Rashidi, dari Miaan Group, menambahkan, “Saya percaya bahwa di masa depan, mereka (pemerintah Iran) akan berinvestasi lebih banyak dalam mengendalikan internet satelit.”
Selain Starlink, pemerintah AS selama bertahun-tahun telah mendanai jaringan pribadi virtual (VPN) di Iran, yang membuat seolah-olah pengguna internet terhubung dari negara lain. Tahun lalu, pemerintahan Trump memangkas pendanaan untuk upaya menyediakan alat penghindaran seperti VPN di tengah pengurangan bantuan luar negeri AS secara lebih luas.
Bagaimanapun, VPN hanya dapat berfungsi jika tersedia konektivitas internet dalam tingkatan tertentu.
Proton VPN, yang menawarkan produk gratis untuk membantu orang menghindari sensor, mengatakan pada 8 Januari bahwa pemadaman tersebut memutus akses basis penggunanya di Iran.
Bahkan ketika konektivitas internet tersedia, perusahaan tersebut mengatakan bahwa mereka telah melihat pemerintah otoriter seperti Iran melangkah lebih jauh, memblokir unduhan VPN dan menerapkan sistem canggih yang dapat mengidentifikasi lalu lintas web VPN untuk memutusnya.
“Terkadang terjadi bahwa pemblokiran dicabut, tetapi kemudian ada kemampuan yang sangat kuat yang sangat sulit untuk dilewati,” kata Antonio Cesarano, manajer produk utama untuk Proton VPN.
“Apa yang telah kami amati dalam setahun terakhir ini adalah orang-orang mempersiapkan diri… orang-orang mungkin memiliki beberapa VPN, jadi mereka mencoba masing-masing dan melihat apakah itu berfungsi atau tidak,” kata Cesarano kepada CNN. “Intinya, apa pun yang diperlukan untuk kembali terhubung ke internet, untuk melanjutkan hidup, untuk berbicara dengan keluarga Anda di luar negeri.”
Biaya sensor yang tinggi
Dibandingkan dengan beberapa negara otokrasi lainnya, lebih mudah bagi Iran untuk menerapkan sensor internet secara menyeluruh karena negara tersebut sangat terisolasi. Tidak ada transaksi kartu kredit internasional yang menggerakkan perekonomiannya, dan tidak ada layanan asing seperti Netflix, Uber, atau Amazon yang terganggu oleh pemadaman internet internasional. Sebaliknya, layanan serupa dilakukan oleh perusahaan domestik Iran.

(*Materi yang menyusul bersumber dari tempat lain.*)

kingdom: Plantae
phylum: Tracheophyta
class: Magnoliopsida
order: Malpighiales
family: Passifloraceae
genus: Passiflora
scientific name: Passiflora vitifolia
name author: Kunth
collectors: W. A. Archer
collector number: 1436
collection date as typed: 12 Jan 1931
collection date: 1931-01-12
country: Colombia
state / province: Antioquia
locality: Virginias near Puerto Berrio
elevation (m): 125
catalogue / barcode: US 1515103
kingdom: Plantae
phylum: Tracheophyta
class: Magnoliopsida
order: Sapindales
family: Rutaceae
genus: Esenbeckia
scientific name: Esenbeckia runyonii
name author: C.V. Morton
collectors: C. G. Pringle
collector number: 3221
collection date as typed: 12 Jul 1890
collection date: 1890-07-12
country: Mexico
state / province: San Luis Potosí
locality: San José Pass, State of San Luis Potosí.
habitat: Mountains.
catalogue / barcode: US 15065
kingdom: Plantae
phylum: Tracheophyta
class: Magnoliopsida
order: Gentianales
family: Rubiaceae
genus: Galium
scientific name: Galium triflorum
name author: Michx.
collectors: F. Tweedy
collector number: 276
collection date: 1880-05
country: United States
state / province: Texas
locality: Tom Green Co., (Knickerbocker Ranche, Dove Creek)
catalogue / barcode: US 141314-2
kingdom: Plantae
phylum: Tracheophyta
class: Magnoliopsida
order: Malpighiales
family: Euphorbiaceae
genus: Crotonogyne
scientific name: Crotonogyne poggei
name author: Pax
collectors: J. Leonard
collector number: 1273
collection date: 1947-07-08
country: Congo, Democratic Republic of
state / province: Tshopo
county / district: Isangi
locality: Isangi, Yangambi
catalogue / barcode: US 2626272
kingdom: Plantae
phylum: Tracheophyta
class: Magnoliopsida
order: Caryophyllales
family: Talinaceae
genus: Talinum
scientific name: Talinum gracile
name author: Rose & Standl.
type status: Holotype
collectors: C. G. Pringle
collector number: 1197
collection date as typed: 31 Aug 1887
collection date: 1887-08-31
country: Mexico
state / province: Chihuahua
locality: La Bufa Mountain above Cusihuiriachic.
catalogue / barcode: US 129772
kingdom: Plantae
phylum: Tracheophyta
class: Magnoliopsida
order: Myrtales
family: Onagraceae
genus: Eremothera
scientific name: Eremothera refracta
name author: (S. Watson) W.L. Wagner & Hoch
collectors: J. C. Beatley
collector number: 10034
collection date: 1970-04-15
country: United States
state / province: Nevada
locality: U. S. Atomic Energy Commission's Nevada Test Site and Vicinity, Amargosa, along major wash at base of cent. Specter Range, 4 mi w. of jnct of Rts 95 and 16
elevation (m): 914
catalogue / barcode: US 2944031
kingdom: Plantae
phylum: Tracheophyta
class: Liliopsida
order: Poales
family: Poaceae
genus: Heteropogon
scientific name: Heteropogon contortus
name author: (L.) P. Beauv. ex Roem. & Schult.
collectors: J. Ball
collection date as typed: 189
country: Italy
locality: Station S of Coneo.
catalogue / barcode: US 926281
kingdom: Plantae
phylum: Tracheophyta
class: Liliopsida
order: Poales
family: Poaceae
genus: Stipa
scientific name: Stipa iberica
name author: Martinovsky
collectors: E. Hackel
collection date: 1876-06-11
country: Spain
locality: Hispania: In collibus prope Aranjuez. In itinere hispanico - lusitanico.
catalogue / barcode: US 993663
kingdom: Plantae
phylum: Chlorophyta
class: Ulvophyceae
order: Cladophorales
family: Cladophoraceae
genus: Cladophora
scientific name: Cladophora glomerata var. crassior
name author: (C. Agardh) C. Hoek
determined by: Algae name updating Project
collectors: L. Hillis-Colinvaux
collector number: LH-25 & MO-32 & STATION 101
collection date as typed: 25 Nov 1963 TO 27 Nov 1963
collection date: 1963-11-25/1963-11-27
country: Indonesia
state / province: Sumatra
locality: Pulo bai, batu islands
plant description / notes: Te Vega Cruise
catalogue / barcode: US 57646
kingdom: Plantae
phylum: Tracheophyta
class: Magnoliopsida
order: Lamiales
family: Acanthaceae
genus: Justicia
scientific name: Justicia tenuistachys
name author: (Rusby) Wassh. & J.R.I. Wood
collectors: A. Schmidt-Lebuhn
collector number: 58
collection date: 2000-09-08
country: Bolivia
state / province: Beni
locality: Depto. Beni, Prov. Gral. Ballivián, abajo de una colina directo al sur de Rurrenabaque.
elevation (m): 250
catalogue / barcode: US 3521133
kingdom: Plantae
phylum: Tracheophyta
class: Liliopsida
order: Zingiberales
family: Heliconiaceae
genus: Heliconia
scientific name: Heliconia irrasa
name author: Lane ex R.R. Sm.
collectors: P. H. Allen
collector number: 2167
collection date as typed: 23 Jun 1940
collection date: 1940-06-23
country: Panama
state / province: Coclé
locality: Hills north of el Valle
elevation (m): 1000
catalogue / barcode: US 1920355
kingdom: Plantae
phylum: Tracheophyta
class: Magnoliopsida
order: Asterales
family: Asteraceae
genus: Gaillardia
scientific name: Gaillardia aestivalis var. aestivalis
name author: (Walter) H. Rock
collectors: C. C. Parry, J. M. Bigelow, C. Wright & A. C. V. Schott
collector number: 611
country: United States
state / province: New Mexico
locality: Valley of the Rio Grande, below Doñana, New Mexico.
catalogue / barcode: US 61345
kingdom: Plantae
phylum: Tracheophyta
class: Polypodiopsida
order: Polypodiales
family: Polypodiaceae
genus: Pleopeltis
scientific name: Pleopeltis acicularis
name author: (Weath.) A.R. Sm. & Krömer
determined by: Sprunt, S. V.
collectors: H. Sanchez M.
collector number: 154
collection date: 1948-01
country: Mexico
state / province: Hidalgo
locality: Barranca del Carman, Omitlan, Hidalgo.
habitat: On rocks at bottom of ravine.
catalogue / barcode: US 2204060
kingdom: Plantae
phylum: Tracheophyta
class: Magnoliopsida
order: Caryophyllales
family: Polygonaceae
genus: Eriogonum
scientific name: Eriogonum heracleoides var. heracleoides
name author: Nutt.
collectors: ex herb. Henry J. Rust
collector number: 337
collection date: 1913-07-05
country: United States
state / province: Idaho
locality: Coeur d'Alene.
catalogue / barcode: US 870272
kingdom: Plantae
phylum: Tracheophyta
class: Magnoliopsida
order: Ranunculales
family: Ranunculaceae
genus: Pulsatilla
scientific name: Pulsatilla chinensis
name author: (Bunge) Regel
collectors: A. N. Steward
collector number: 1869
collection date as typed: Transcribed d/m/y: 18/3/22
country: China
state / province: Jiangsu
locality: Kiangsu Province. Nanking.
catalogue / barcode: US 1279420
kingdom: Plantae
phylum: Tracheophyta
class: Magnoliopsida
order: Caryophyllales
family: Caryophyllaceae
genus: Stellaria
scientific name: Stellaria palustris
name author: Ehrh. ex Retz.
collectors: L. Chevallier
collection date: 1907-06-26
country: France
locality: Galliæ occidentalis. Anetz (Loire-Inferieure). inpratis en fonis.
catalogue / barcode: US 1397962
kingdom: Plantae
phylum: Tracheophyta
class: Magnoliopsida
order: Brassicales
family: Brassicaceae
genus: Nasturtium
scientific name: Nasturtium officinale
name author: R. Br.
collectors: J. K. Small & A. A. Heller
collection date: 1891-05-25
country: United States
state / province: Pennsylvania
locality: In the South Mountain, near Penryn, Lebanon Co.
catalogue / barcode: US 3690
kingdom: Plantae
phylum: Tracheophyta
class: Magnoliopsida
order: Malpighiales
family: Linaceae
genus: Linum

“Ada banyak tarik ulur karena, tentu saja, ada pemangku kepentingan di dalam rezim itu sendiri yang mendapat manfaat ekonomi dari akses ini, baik itu (perusahaan) yang menghasilkan uang dari penjualan paket data WiFi untuk internet internasional, atau berbagai bisnis yang membutuhkan pekerja mereka untuk memiliki berbagai tingkat konektivitas,” kata Alimardani.
“Saya rasa di dalam rezim itu sendiri mereka bahkan tidak tahu ke arah mana mereka akan melangkah,” tambahnya.